The "preventive crime" might even have had other motives, such as other events that concerned the "friends in Rome" of the Corleonesi headed by Riina, as emerged from documents retrieved from the former mayor of Palermo, Vito Ciancimino. Cosa Nostra was behind the murder of De Mauro, but there were other backgrounds and individuals, allied with the Mafia, such as deviated freemasons and corrupt public officials. "De Mauro was not killed out of revenge, but to prevent harm to the Mafia. The Mafia did not just execute instructions of others, but also because his investigations affected Cosa Nostra itself and other powers associated with it," according to Ingroia. He said the investigations for the trial had unearthed an "institutional cover-up" in the initial probe into De Mauro's disappearance.

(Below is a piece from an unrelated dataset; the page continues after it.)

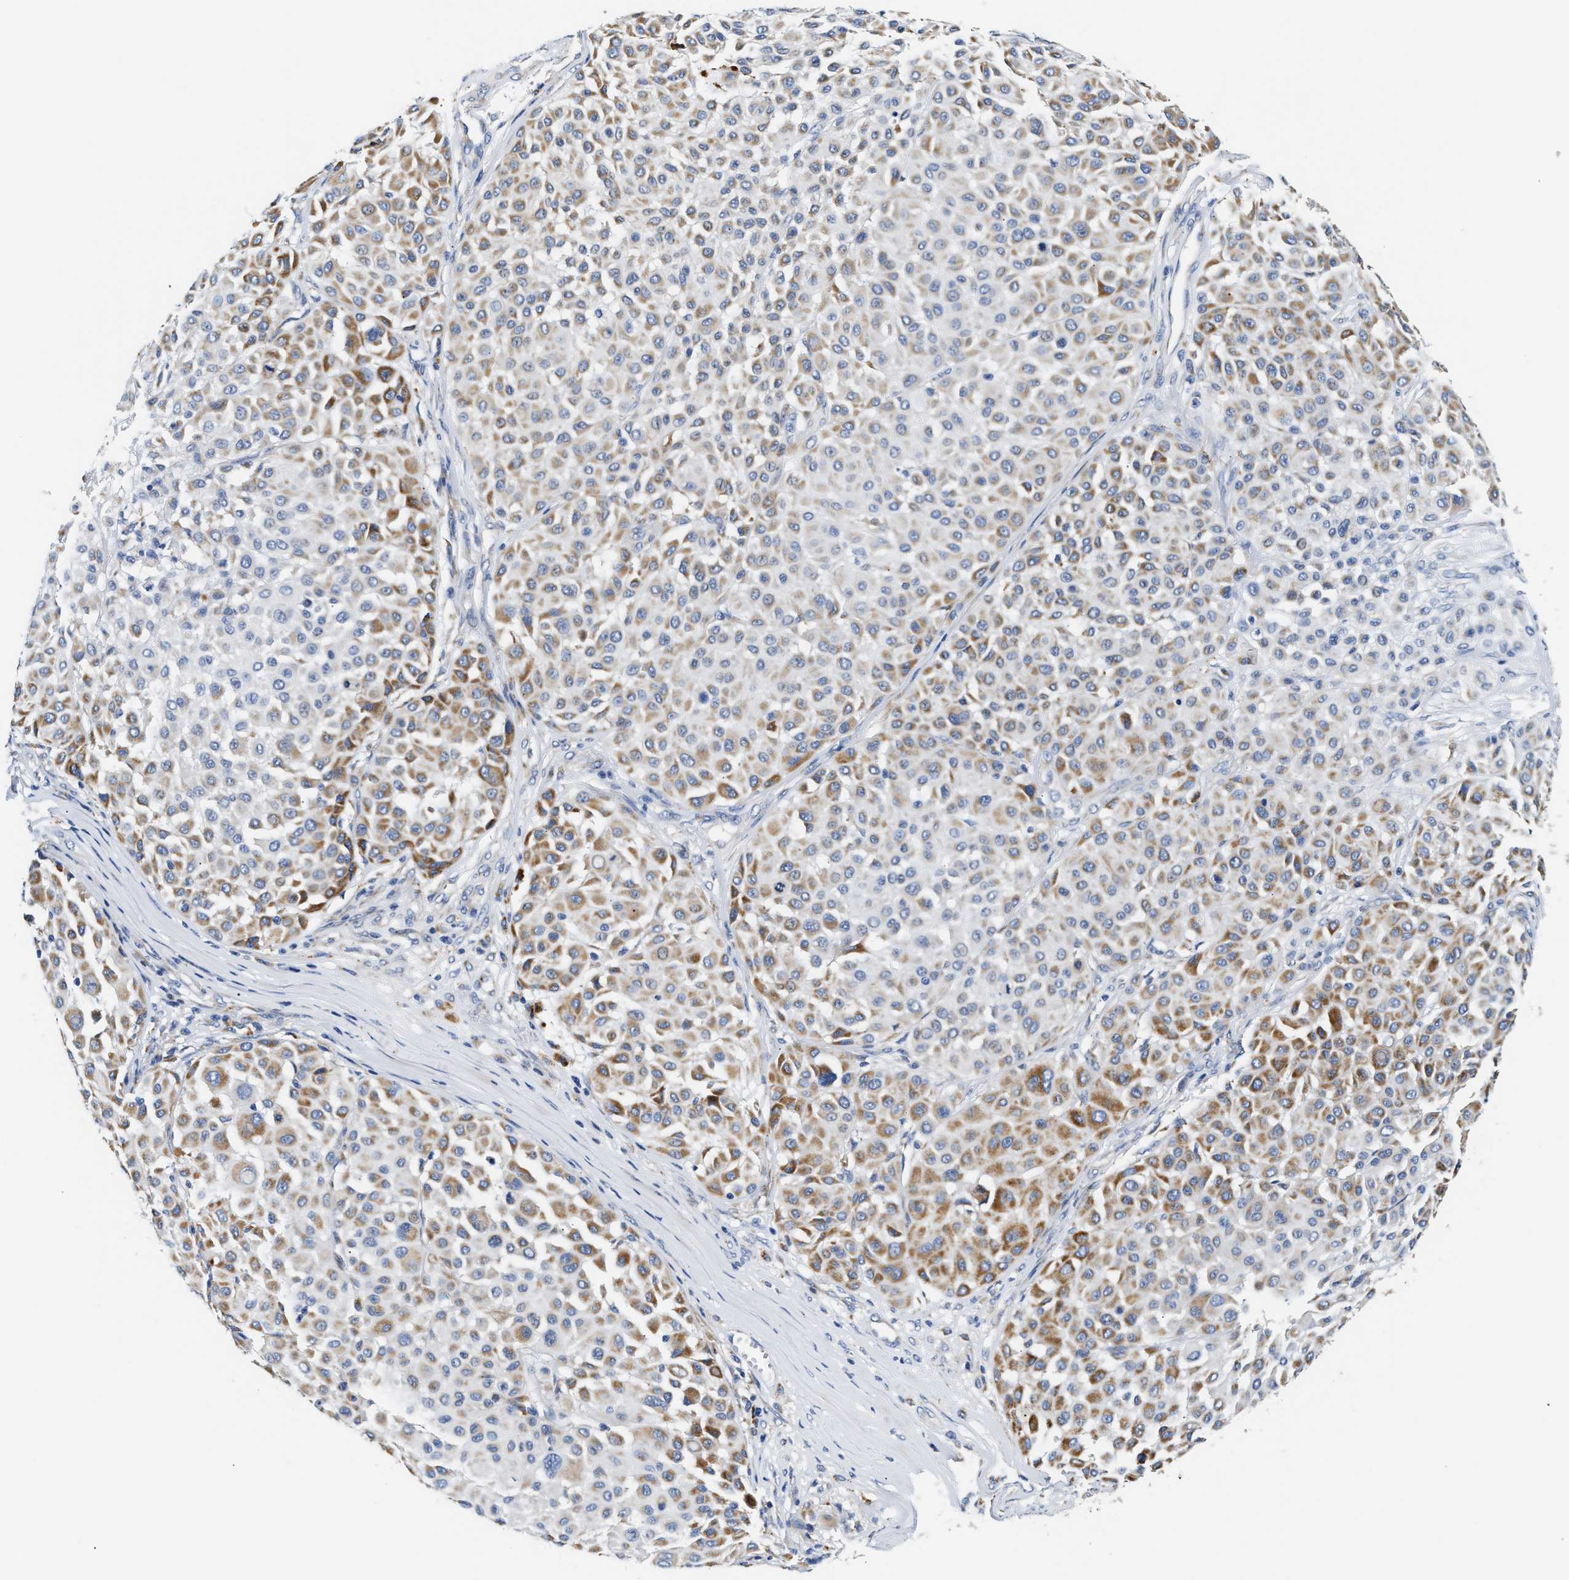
{"staining": {"intensity": "moderate", "quantity": "25%-75%", "location": "cytoplasmic/membranous"}, "tissue": "melanoma", "cell_type": "Tumor cells", "image_type": "cancer", "snomed": [{"axis": "morphology", "description": "Malignant melanoma, Metastatic site"}, {"axis": "topography", "description": "Soft tissue"}], "caption": "Human malignant melanoma (metastatic site) stained for a protein (brown) displays moderate cytoplasmic/membranous positive staining in approximately 25%-75% of tumor cells.", "gene": "ACADVL", "patient": {"sex": "male", "age": 41}}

On 10 June 2011, Riina was acquitted of charges for ordering the kidnap and killing of De Mauro by the Court in Palermo because of insufficient evidence. "It's certainly a surprise, but we'll see the reasons for this ruling," said Franca De Mauro, daughter of the journalist. "I am very upset because after 40 years we still have no answer about what happened that day." In their explanation of the ruling that became public in August 2012, the judges of the Court of Palermo decided that De Mauro had died because he had gone too far in his quest for the truth about the last hours of Mattei in Sicily. They pointed to Graziano Verzotto as a possible man behind the killing of De Mauro and Mattei, but without a clear conviction. Verzotto had died in June 2010.
The prosecution, which had requested a further life term for Riina, appealed against the acquittal. The appeal trial began in April 2013. On 27 January 2014, the Palermo Appeal Court confirmed the acquittal of Riina. The court was convinced of the involvement of Cosa Nostra in De Mauro's murder, but attributed the murder to the group that was headed by Stefano Bontade and identified the likely motive in the discovery by the journalist of important facts about the death of ENI president Enrico Mattei. There was insufficient evidence for the involvement of Riina, due to contradictory evidence, lack of clarity of the evidence gathered and conflicting statements by government witnesses, in particular those of Di Carlo.
In June 2015, Riina was absolved by the court of last instance, the supreme Court of Cassation. The evidence collected by the prosecution did not allow to establish a direct or indirect role of the accused in the crime. The Court concluded, however, that De Mauro most likely had been killed by the Mafia because he knew of their involvement in Enrico Mattei's death, rather than the Borghese coup attempt. De Mauro's disappearance and likely death remains one of the unsolved mysteries in Italian history. The Sicilian writer Leonardo Sciascia once summarised the puzzle of De Mauro's death: "He said the right thing to the wrong man and the wrong thing to the right man."